Lecture 2, ‘Eyes to See, Brains to Think: the Inevitable Evolution of Intelligence’, carries forward the argument for convergence by explaining, among other things, that the camera eye has been the evolved solution at least seven times. Convergence is the rule across the sensory spectrum and such convergence may imply there is only one mentality.

In Lecture 3, ‘Meeting the Aliens: Galactic Hide and Seek’, Professor Morris states that since evolution is predictable on earth, outcomes should be predictable universally. Reasonable predictions as to how aliens might evolve could include not only development of senses but also the form of eusociality, how agriculture could evolve and even intelligence.

In ‘Becoming Human: the Continuing Mystery’, Lecture 4, Dr Morris examines how humans have transcended their animal origins. While a wide variety of animals exhibit incipient ‘humanness expressed in such things as tool making, singing and awareness of death, yet in no other case has it “crystallized”.’ Human transcendence of evolution has obscured our Darwinian roots. Understanding the crucial steps in human evolution remains elusive.

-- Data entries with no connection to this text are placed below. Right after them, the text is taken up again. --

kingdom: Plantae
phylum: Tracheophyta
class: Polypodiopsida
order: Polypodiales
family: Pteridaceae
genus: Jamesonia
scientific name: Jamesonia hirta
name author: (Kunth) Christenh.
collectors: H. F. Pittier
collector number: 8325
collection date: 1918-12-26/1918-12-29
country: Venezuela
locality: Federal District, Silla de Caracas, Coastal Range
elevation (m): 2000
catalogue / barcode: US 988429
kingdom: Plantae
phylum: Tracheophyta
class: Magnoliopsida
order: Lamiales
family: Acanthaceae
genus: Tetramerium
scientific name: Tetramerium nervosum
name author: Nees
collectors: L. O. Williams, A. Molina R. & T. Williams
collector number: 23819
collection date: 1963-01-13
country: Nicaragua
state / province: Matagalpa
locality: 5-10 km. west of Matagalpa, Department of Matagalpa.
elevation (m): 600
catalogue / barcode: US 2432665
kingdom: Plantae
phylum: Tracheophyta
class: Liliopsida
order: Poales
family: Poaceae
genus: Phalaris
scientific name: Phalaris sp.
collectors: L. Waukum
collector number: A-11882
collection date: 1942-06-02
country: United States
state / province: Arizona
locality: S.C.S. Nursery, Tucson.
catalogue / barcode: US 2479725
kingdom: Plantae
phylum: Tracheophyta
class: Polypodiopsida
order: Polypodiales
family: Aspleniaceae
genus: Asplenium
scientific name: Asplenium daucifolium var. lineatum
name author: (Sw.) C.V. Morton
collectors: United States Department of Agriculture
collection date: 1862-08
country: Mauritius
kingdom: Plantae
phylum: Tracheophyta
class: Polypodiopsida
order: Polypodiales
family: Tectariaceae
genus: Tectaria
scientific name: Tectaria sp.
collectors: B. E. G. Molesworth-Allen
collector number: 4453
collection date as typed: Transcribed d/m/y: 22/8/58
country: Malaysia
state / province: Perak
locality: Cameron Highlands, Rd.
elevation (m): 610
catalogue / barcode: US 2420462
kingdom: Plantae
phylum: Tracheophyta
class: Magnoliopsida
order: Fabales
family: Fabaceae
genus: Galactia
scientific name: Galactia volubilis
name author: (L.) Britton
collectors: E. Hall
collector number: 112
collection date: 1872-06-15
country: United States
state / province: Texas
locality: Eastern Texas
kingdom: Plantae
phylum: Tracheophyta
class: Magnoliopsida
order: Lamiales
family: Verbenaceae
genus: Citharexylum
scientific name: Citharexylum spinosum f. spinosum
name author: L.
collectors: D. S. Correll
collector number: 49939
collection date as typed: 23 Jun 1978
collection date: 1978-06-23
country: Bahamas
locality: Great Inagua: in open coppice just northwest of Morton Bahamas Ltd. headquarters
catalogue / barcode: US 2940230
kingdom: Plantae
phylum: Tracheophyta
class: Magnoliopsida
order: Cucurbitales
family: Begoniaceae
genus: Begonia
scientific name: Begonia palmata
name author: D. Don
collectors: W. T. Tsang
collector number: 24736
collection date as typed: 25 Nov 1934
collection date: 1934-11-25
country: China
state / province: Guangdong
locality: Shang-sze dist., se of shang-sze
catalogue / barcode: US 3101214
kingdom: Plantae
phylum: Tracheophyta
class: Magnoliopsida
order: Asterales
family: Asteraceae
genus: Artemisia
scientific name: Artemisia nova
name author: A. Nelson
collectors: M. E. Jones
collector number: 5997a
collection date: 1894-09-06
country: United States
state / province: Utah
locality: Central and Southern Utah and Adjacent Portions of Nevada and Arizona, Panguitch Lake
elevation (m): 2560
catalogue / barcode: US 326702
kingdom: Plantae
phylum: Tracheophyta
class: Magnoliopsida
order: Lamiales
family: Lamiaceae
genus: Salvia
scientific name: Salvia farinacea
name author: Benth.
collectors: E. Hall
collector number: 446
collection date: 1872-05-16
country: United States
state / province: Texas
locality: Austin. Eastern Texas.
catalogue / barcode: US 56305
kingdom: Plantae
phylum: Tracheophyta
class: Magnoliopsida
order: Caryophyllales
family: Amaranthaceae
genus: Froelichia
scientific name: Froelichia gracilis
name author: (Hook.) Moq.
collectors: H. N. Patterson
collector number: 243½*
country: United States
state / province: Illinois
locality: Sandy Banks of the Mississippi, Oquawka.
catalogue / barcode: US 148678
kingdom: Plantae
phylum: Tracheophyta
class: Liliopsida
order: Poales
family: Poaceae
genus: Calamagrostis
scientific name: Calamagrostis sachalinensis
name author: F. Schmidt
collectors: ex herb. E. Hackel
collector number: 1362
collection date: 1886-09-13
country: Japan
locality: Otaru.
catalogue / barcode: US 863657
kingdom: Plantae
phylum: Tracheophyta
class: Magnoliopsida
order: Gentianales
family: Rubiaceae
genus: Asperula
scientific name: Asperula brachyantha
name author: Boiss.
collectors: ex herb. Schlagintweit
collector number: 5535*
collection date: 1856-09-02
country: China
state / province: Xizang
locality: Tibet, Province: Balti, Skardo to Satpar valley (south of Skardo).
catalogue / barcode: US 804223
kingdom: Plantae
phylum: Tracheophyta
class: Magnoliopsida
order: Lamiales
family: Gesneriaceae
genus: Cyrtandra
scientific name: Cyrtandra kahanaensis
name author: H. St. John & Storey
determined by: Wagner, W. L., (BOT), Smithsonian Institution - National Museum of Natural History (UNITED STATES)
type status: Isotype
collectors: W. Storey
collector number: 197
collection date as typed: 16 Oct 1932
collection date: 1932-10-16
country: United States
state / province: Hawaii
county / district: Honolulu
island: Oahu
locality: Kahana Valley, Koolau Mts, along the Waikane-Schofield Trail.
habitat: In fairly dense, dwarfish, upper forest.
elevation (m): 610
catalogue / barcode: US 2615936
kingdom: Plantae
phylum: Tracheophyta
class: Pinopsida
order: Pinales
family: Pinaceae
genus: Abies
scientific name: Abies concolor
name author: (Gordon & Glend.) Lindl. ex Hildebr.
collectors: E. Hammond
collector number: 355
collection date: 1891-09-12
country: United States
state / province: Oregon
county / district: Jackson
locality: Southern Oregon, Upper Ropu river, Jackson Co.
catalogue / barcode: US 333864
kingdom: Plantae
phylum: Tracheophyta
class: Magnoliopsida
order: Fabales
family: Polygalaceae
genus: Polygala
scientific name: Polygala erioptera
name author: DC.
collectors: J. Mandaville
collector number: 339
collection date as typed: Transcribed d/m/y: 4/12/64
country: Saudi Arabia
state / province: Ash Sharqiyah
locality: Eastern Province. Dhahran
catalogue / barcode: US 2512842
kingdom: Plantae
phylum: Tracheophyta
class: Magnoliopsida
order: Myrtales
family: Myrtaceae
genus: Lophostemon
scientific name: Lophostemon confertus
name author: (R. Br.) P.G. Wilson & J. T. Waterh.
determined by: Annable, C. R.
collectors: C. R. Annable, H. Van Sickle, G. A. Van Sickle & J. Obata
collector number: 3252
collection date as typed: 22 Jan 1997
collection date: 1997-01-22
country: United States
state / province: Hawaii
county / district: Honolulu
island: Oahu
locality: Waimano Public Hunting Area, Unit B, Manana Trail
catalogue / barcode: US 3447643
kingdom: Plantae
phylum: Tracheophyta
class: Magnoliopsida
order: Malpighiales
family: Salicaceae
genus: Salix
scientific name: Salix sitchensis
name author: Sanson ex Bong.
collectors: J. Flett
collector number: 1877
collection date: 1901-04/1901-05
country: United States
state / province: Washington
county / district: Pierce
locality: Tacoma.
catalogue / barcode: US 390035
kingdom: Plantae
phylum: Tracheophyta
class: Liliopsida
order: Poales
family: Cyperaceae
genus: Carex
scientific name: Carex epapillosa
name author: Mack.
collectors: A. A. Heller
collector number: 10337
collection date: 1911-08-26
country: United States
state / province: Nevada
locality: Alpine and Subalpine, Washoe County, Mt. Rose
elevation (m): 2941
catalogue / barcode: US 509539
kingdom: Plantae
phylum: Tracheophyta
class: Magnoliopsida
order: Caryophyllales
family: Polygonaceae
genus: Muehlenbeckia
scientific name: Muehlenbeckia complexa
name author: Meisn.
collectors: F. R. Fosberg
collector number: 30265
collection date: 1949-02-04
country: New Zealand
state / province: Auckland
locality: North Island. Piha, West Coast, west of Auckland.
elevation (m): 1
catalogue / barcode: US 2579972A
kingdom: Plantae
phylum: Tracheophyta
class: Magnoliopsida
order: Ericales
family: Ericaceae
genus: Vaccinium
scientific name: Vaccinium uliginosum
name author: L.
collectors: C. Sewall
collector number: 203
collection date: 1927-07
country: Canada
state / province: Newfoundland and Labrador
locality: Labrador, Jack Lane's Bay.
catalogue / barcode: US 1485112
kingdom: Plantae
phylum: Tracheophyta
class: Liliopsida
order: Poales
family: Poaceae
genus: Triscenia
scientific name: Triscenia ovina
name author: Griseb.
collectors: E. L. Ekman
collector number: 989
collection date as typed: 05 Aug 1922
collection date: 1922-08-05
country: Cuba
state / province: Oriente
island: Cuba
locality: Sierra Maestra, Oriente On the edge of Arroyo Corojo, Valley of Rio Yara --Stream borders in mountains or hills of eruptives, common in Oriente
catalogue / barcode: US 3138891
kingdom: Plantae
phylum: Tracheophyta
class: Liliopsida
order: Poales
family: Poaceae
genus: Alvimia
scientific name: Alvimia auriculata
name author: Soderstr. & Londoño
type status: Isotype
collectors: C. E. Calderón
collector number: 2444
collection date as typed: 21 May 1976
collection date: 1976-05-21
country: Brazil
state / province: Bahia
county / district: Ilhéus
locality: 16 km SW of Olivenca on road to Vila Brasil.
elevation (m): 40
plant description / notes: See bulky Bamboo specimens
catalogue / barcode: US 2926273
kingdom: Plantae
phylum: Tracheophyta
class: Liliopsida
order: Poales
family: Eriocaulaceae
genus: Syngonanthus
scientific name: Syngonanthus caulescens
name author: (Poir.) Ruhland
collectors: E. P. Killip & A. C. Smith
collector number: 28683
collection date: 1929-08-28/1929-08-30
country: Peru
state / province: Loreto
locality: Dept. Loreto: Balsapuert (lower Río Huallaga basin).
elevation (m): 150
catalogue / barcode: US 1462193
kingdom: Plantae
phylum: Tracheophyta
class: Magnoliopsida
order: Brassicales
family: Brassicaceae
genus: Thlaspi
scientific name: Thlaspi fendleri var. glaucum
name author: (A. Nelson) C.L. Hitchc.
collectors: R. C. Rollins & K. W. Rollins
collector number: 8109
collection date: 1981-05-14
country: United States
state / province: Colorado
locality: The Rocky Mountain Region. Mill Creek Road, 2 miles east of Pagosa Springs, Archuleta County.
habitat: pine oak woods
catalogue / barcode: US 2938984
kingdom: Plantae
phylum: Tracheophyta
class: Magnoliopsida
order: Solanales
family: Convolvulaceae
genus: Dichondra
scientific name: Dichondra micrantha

Lecture 5, ‘The Evolution of Consciousness: A Window on to Invisible Worlds?’ has Professor Morris stating, ‘The evidence from evolutionary convergence, not least in terms of intelligence and music, is that the trajectories towards consciousness are embedded in a universe that in some ways is strangely familiar, where personal knowledge (to use Polanyi’s phrase) is valid, but one that has become increasingly alien to mainstream science (except perhaps at the wilder fringes of string theory).’ Just suppose that before matter there was mind.

In Lecture 6, ‘Towards an Eschatology of Evolution’, Dr Morris states that the evidence of evolutionary convergence suggests evolution has inherent directionalities and thus endpoints. Intelligence and consciousness are one such endpoint. Science reveals not only the rationality of the world but also points to the deep and beautiful structure of the world. While the universe can understand itself, it cannot be explained entirely in naturalistic terms.